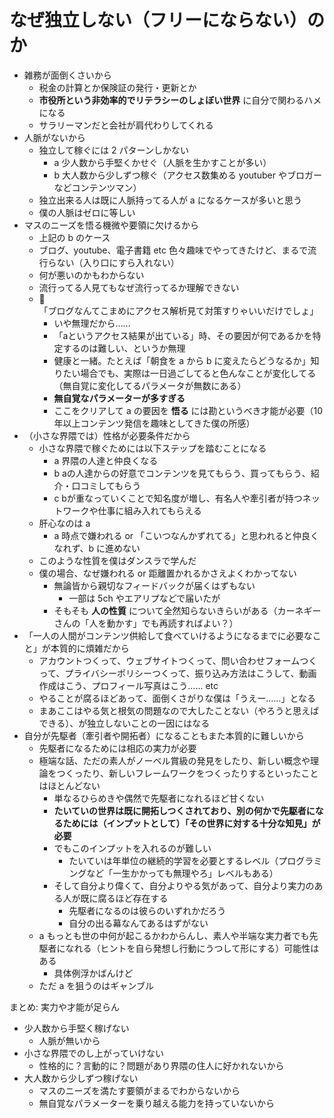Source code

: # なぜ独立しない（フリーにならない）のか
- 雑務が面倒くさいから
  - 税金の計算とか保険証の発行・更新とか
  - **市役所という非効率的でリテラシーのしょぼい世界** に自分で関わるハメになる
  - サラリーマンだと会社が肩代わりしてくれる
- 人脈がないから
  - 独立して稼ぐには 2 パターンしかない
    - a 少人数から手堅くかせぐ（人脈を生かすことが多い）
    - b 大人数から少しずつ稼ぐ（アクセス数集める youtuber やブロガーなどコンテンツマン）
  - 独立出来る人は既に人脈持ってる人が a になるケースが多いと思う
  - 僕の人脈はゼロに等しい
- マスのニーズを悟る機微や要領に欠けるから
  - 上記の b のケース
  - ブログ、youtube、電子書籍 etc 色々趣味でやってきたけど、まるで流行らない（入り口にすら入れない）
  - 何が悪いのかもわからない
  - 流行ってる人見てもなぜ流行ってるか理解できない
  - :rat: 「ブログなんてこまめにアクセス解析見て対策すりゃいいだけでしょ」
    - いや無理だから……
    - 「aというアクセス結果が出ている」時、その要因が何であるかを特定するのは難しい、というか無理
    - 健康と一緒。たとえば「朝食を a から b に変えたらどうなるか」知りたい場合でも、実際は一日過ごしてると色んなことが変化してる（無自覚に変化してるパラメータが無数にある）
    - **無自覚なパラメーターが多すぎる**
    - ここをクリアして a の要因を **悟る** には勘というべき才能が必要（10年以上コンテンツ発信を趣味としてきた僕の所感）
- （小さな界隈では）性格が必要条件だから
  - 小さな界隈で稼ぐためには以下ステップを踏むことになる
    - a 界隈の人達と仲良くなる
    - b aの人達からの好意でコンテンツを見てもらう、買ってもらう、紹介・口コミしてもらう
    - c bが重なっていくことで知名度が増し、有名人や牽引者が持つネットワークや仕事に組み入れてもらえる
  - 肝心なのは a 
    - a 時点で嫌われる or 「こいつなんかずれてる」と思われると仲良くなれず、b に進めない
  - このような性質を僕はダンスラで学んだ
  - 僕の場合、なぜ嫌われる or 距離置かれるかさえよくわかってない
    - 無論皆から親切なフィードバックが届くはずもない
      - 一部は 5ch やエアリプなどで届いたが
    - そもそも **人の性質** について全然知らないきらいがある（カーネギーさんの「人を動かす」でも再読すればよい？）
- 「一人の人間がコンテンツ供給して食べていけるようになるまでに必要なこと」が本質的に煩雑だから
  - アカウントつくって、ウェブサイトつくって、問い合わせフォームつくって、プライバシーポリシーつくって、振り込み方法はこうして、動画作成はこう、プロフィール写真はこう…… etc
  - やることが腐るほどあって、面倒くさがりな僕は「うえー……」となる
  - まあここはやる気と根気の問題なので大したことない（やろうと思えばできる）、が独立しないことの一因にはなる
- 自分が先駆者（牽引者や開拓者）になることもまた本質的に難しいから
  - 先駆者になるためには相応の実力が必要
  - 極端な話、ただの素人がノーベル賞級の発見をしたり、新しい概念や理論をつくったり、新しいフレームワークをつくったりするといったことはほとんどない
    - 単なるひらめきや偶然で先駆者になれるほど甘くない
    - **たいていの世界は既に開拓しつくされており、別の何かで先駆者になるためには（インプットとして）「その世界に対する十分な知見」が必要**
    - でもこのインプットを入れるのが難しい
      - たいていは年単位の継続的学習を必要とするレベル（プログラミングなど「一生かかっても無理やろ」レベルもある）
    - そして自分より偉くて、自分よりやる気があって、自分より実力のある人が既に腐るほど存在する
      - 先駆者になるのは彼らのいずれかだろう
      - 自分の出る幕なんてあるはずがない
  - a もっとも世の中何が起こるかわからんし、素人や半端な実力者でも先駆者になれる（ヒントを自ら発想し行動にうつして形にする）可能性はある
    - 具体例浮かばんけど
  - ただ a を狙うのはギャンブル

まとめ: 実力や才能が足らん

- 少人数から手堅く稼げない
  - 人脈が無いから
- 小さな界隈でのし上がっていけない
  - 性格的に？言動的に？問題があり界隈の住人に好かれないから
- 大人数から少しずつ稼げない
  - マスのニーズを満たす要領がまるでわからないから
  - 無自覚なパラメーターを乗り越える能力を持っていないから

━━━━━━━━━━━━━━━━

◆ **Exercise directions**
Restate the material above word for word, so that nothing changes except that the pictures are gone.

◆ **Response**
Source code

: # なぜ独立しない（フリーにならない）のか
- 雑務が面倒くさいから
  - 税金の計算とか保険証の発行・更新とか
  - **市役所という非効率的でリテラシーのしょぼい世界** に自分で関わるハメになる
  - サラリーマンだと会社が肩代わりしてくれる
- 人脈がないから
  - 独立して稼ぐには 2 パターンしかない
    - a 少人数から手堅くかせぐ（人脈を生かすことが多い）
    - b 大人数から少しずつ稼ぐ（アクセス数集める youtuber やブロガーなどコンテンツマン）
  - 独立出来る人は既に人脈持ってる人が a になるケースが多いと思う
  - 僕の人脈はゼロに等しい
- マスのニーズを悟る機微や要領に欠けるから
  - 上記の b のケース
  - ブログ、youtube、電子書籍 etc 色々趣味でやってきたけど、まるで流行らない（入り口にすら入れない）
  - 何が悪いのかもわからない
  - 流行ってる人見てもなぜ流行ってるか理解できない
  - :rat: 「ブログなんてこまめにアクセス解析見て対策すりゃいいだけでしょ」
    - いや無理だから……
    - 「aというアクセス結果が出ている」時、その要因が何であるかを特定するのは難しい、というか無理
    - 健康と一緒。たとえば「朝食を a から b に変えたらどうなるか」知りたい場合でも、実際は一日過ごしてると色んなことが変化してる（無自覚に変化してるパラメータが無数にある）
    - **無自覚なパラメーターが多すぎる**
    - ここをクリアして a の要因を **悟る** には勘というべき才能が必要（10年以上コンテンツ発信を趣味としてきた僕の所感）
- （小さな界隈では）性格が必要条件だから
  - 小さな界隈で稼ぐためには以下ステップを踏むことになる
    - a 界隈の人達と仲良くなる
    - b aの人達からの好意でコンテンツを見てもらう、買ってもらう、紹介・口コミしてもらう
    - c bが重なっていくことで知名度が増し、有名人や牽引者が持つネットワークや仕事に組み入れてもらえる
  - 肝心なのは a 
    - a 時点で嫌われる or 「こいつなんかずれてる」と思われると仲良くなれず、b に進めない
  - このような性質を僕はダンスラで学んだ
  - 僕の場合、なぜ嫌われる or 距離置かれるかさえよくわかってない
    - 無論皆から親切なフィードバックが届くはずもない
      - 一部は 5ch やエアリプなどで届いたが
    - そもそも **人の性質** について全然知らないきらいがある（カーネギーさんの「人を動かす」でも再読すればよい？）
- 「一人の人間がコンテンツ供給して食べていけるようになるまでに必要なこと」が本質的に煩雑だから
  - アカウントつくって、ウェブサイトつくって、問い合わせフォームつくって、プライバシーポリシーつくって、振り込み方法はこうして、動画作成はこう、プロフィール写真はこう…… etc
  - やることが腐るほどあって、面倒くさがりな僕は「うえー……」となる
  - まあここはやる気と根気の問題なので大したことない（やろうと思えばできる）、が独立しないことの一因にはなる
- 自分が先駆者（牽引者や開拓者）になることもまた本質的に難しいから
  - 先駆者になるためには相応の実力が必要
  - 極端な話、ただの素人がノーベル賞級の発見をしたり、新しい概念や理論をつくったり、新しいフレームワークをつくったりするといったことはほとんどない
    - 単なるひらめきや偶然で先駆者になれるほど甘くない
    - **たいていの世界は既に開拓しつくされており、別の何かで先駆者になるためには（インプットとして）「その世界に対する十分な知見」が必要**
    - でもこのインプットを入れるのが難しい
      - たいていは年単位の継続的学習を必要とするレベル（プログラミングなど「一生かかっても無理やろ」レベルもある）
    - そして自分より偉くて、自分よりやる気があって、自分より実力のある人が既に腐るほど存在する
      - 先駆者になるのは彼らのいずれかだろう
      - 自分の出る幕なんてあるはずがない
  - a もっとも世の中何が起こるかわからんし、素人や半端な実力者でも先駆者になれる（ヒントを自ら発想し行動にうつして形にする）可能性はある
    - 具体例浮かばんけど
  - ただ a を狙うのはギャンブル

まとめ: 実力や才能が足らん

- 少人数から手堅く稼げない
  - 人脈が無いから
- 小さな界隈でのし上がっていけない
  - 性格的に？言動的に？問題があり界隈の住人に好かれないから
- 大人数から少しずつ稼げない
  - マスのニーズを満たす要領がまるでわからないから
  - 無自覚なパラメーターを乗り越える能力を持っていないから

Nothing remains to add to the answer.